◆ About this exercise: Lay out the material below as a two-column CSV with the header directive,output and one row per block. Put the block's opening text in directive and its lens and pose lines in output, leave out the pictures, quote each field, and replace line breaks with spaces.

◆ Data segment:
........

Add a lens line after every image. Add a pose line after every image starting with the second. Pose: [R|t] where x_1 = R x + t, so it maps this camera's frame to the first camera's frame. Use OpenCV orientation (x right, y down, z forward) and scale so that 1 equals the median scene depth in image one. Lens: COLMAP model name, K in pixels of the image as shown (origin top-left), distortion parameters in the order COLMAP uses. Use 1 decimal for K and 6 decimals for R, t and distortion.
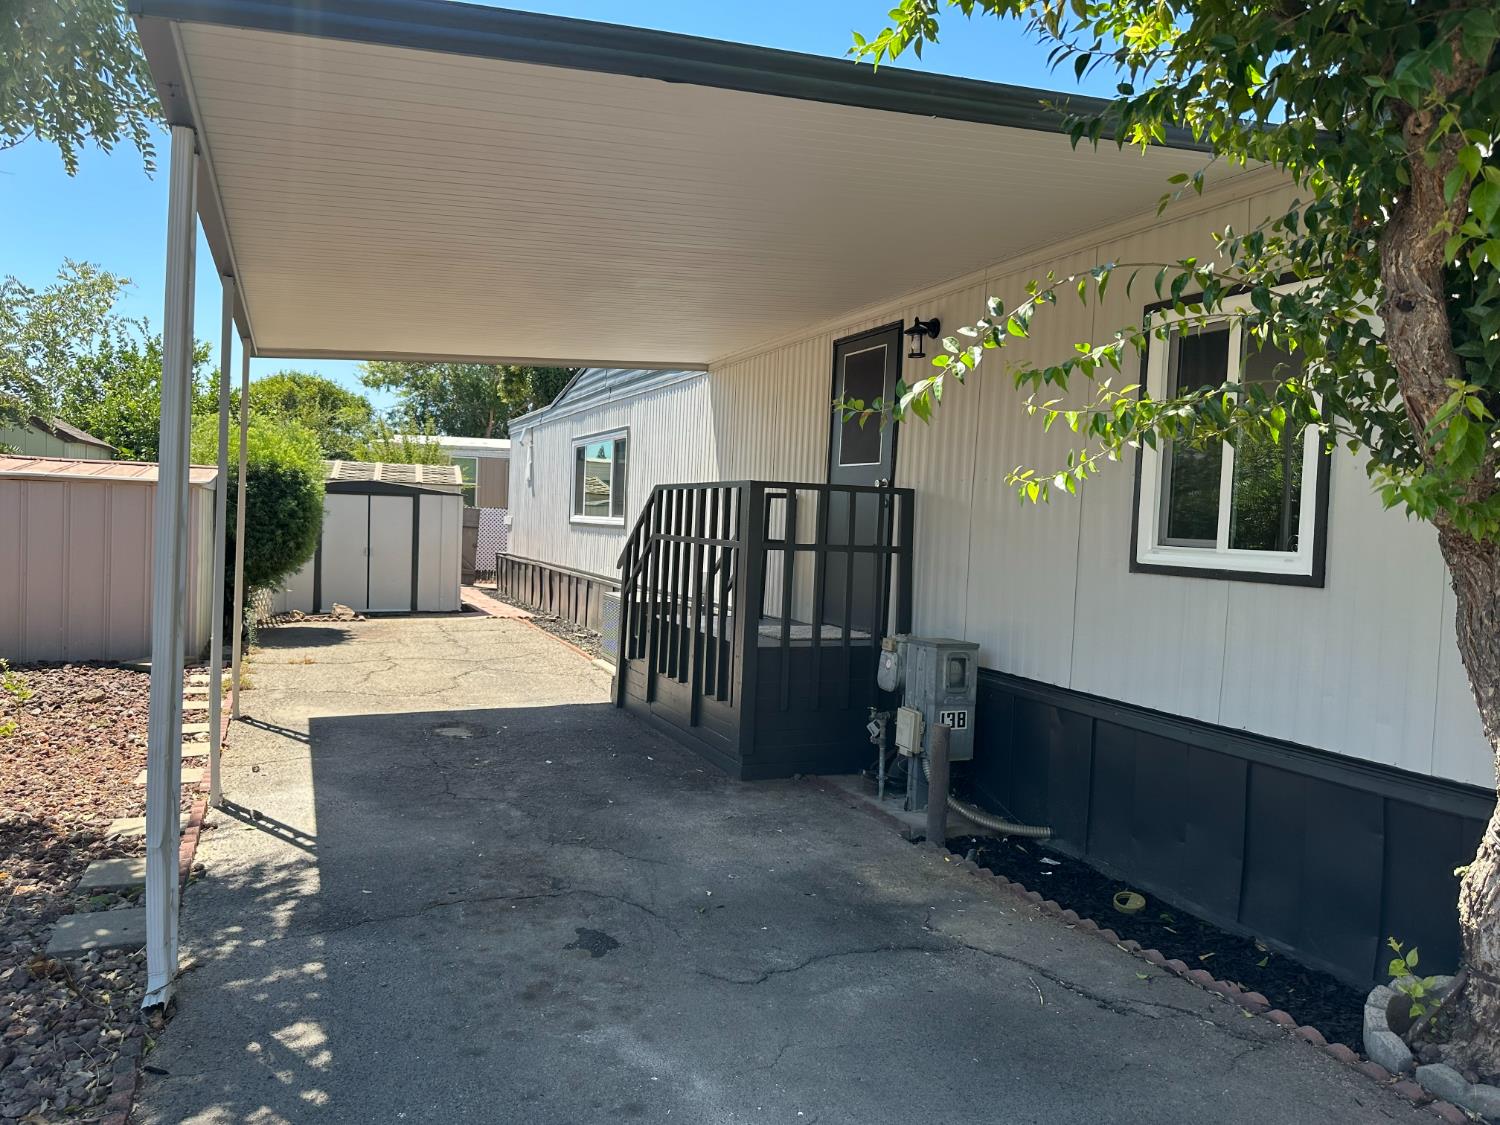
lens RADIAL K [[1039.0, 0, 762.2], [0, 1039.0, 564.6], [0, 0, 1]] dist [0.087397, -0.116822]
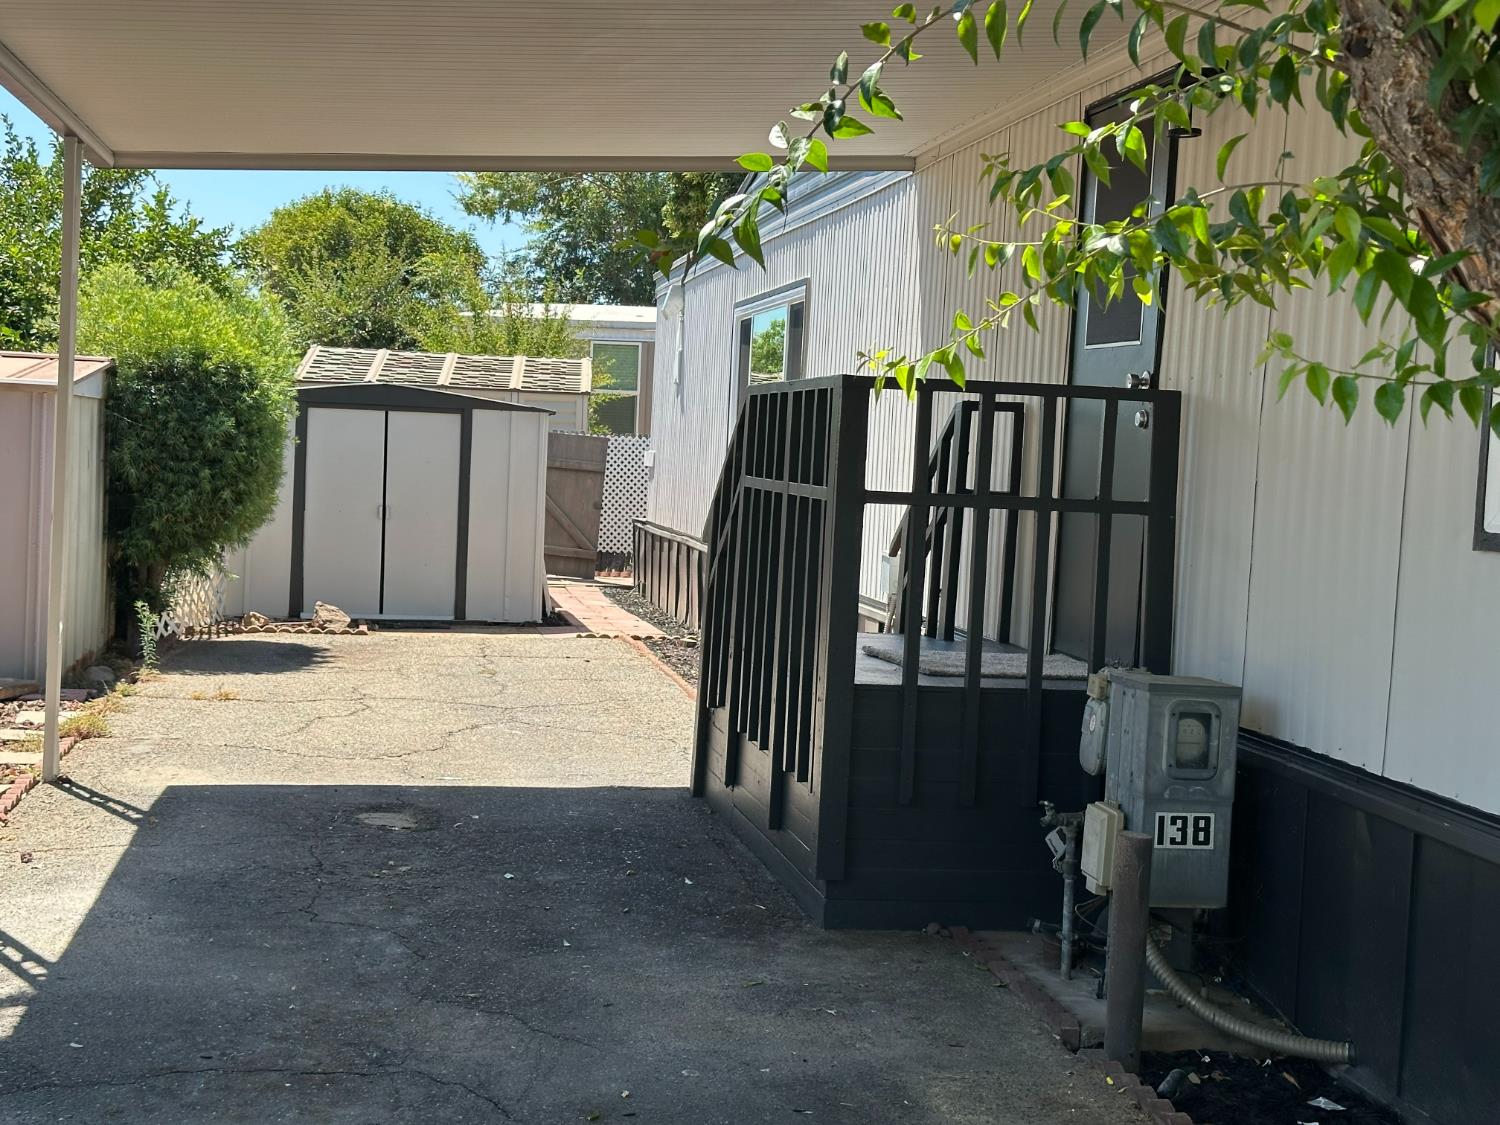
lens RADIAL K [[2064.6, 0, 750.0], [0, 2064.6, 562.5], [0, 0, 1]] dist [0.105926, 0.052052]
pose [[0.971459, 0.020091, -0.236356, 0.191118], [-0.019201, 0.999797, 0.006068, 0.010721], [0.236430, -0.001357, 0.971647, -0.060226]]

........

◆ Response box:
directive,output
"Add a lens line after every image. Add a pose line after every image starting with the second. Pose: [R|t] where x_1 = R x + t, so it maps this camera's frame to the first camera's frame. Use OpenCV orientation (x right, y down, z forward) and scale so that 1 equals the median scene depth in image one. Lens: COLMAP model name, K in pixels of the image as shown (origin top-left), distortion parameters in the order COLMAP uses. Use 1 decimal for K and 6 decimals for R, t and distortion.","lens RADIAL K [[1039.0, 0, 762.2], [0, 1039.0, 564.6], [0, 0, 1]] dist [0.087397, -0.116822] lens RADIAL K [[2064.6, 0, 750.0], [0, 2064.6, 562.5], [0, 0, 1]] dist [0.105926, 0.052052] pose [[0.971459, 0.020091, -0.236356, 0.191118], [-0.019201, 0.999797, 0.006068, 0.010721], [0.236430, -0.001357, 0.971647, -0.060226]]"